■ Exercise goal: Skip the pictures and give back the rest of the listing exactly.

■ Raw data:
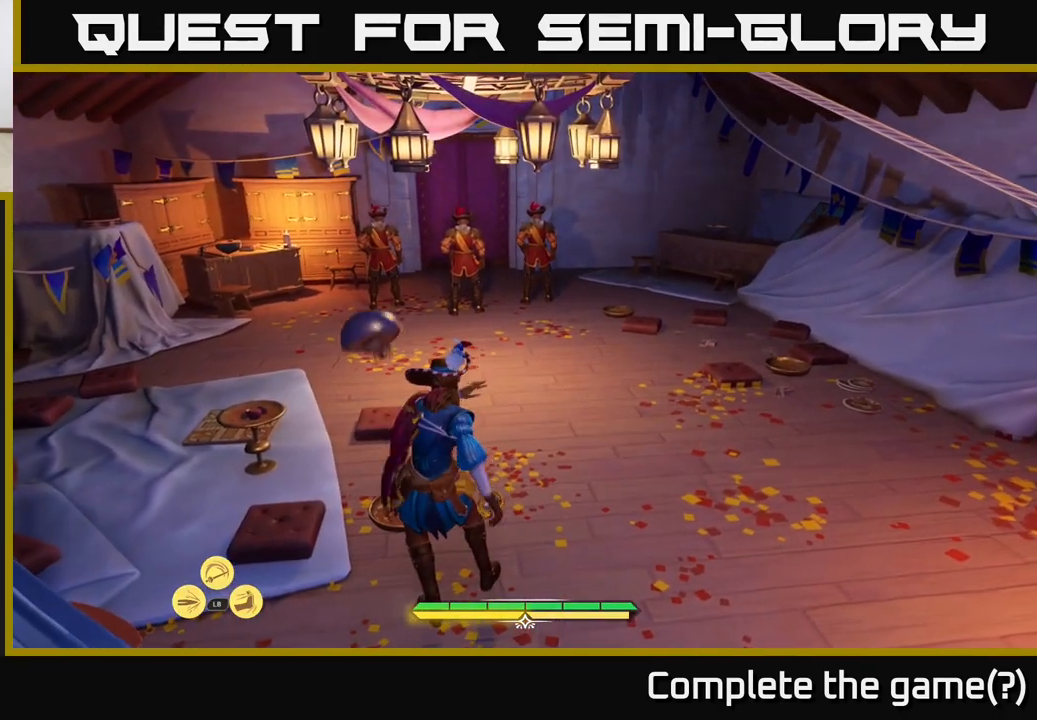
{"buttons": [], "left_stick": "right", "right_stick": "center", "events": []}
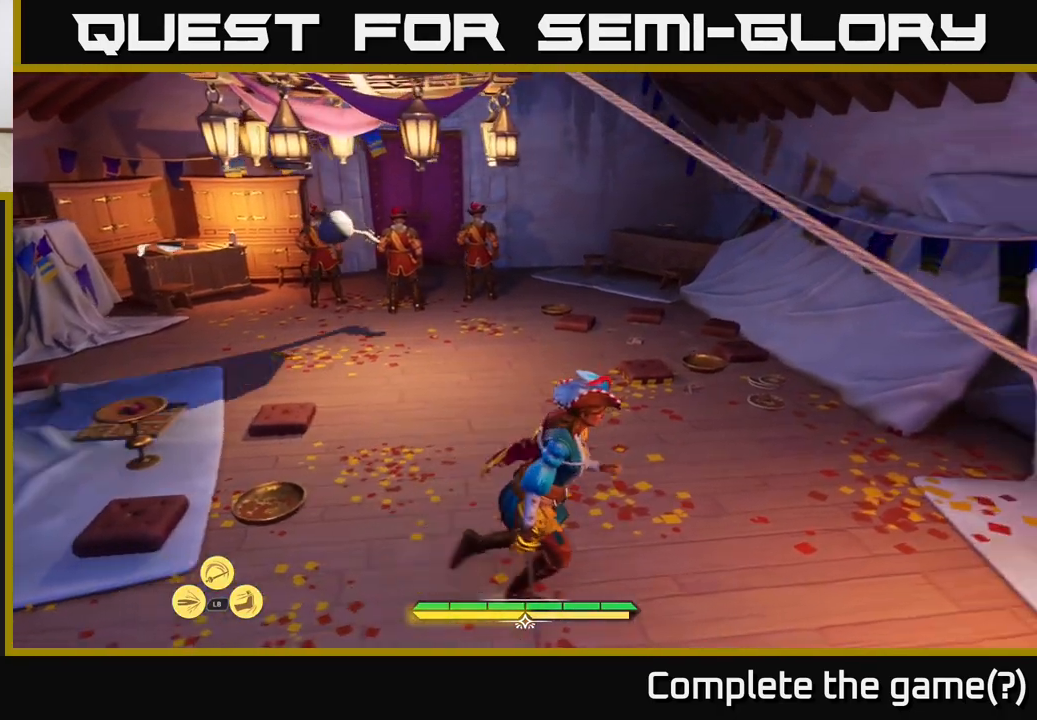
{"buttons": [], "left_stick": "right", "right_stick": "left", "events": [[17, "right_stick", "right"], [217, "right_stick", "center"], [467, "right_stick", "left"]]}
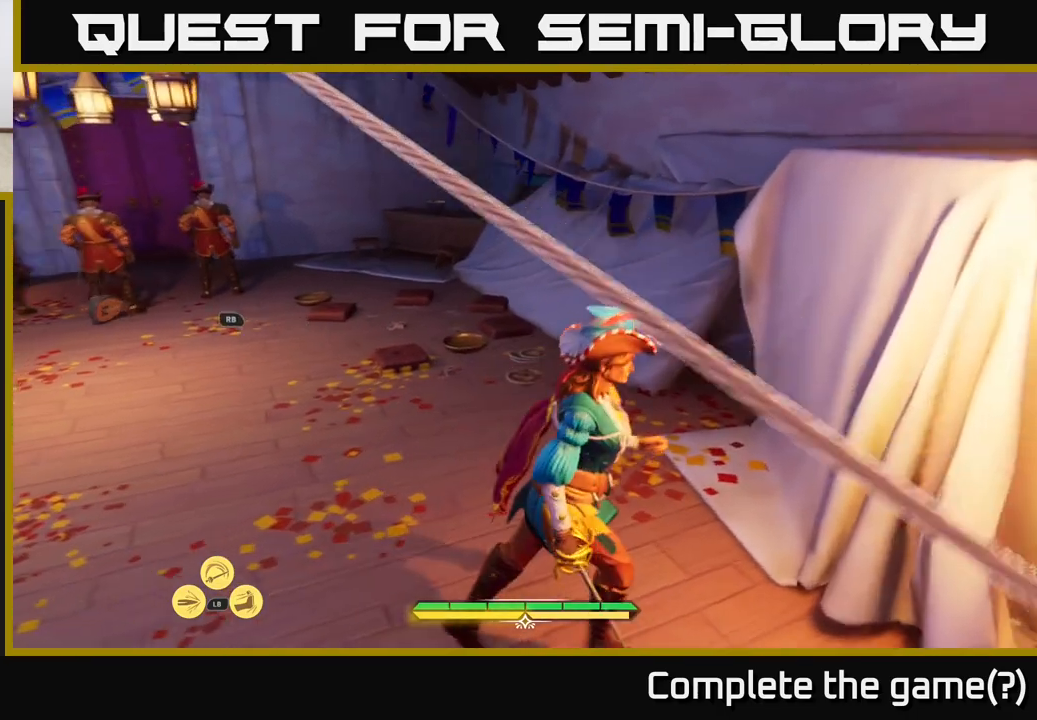
{"buttons": [], "left_stick": "center", "right_stick": "center", "events": [[50, "left_stick", "center"], [150, "right_stick", "center"]]}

■ Response to this task:
{"buttons": [], "left_stick": "right", "right_stick": "center", "events": []}
{"buttons": [], "left_stick": "right", "right_stick": "left", "events": [[17, "right_stick", "right"], [217, "right_stick", "center"], [467, "right_stick", "left"]]}
{"buttons": [], "left_stick": "center", "right_stick": "center", "events": [[50, "left_stick", "center"], [150, "right_stick", "center"]]}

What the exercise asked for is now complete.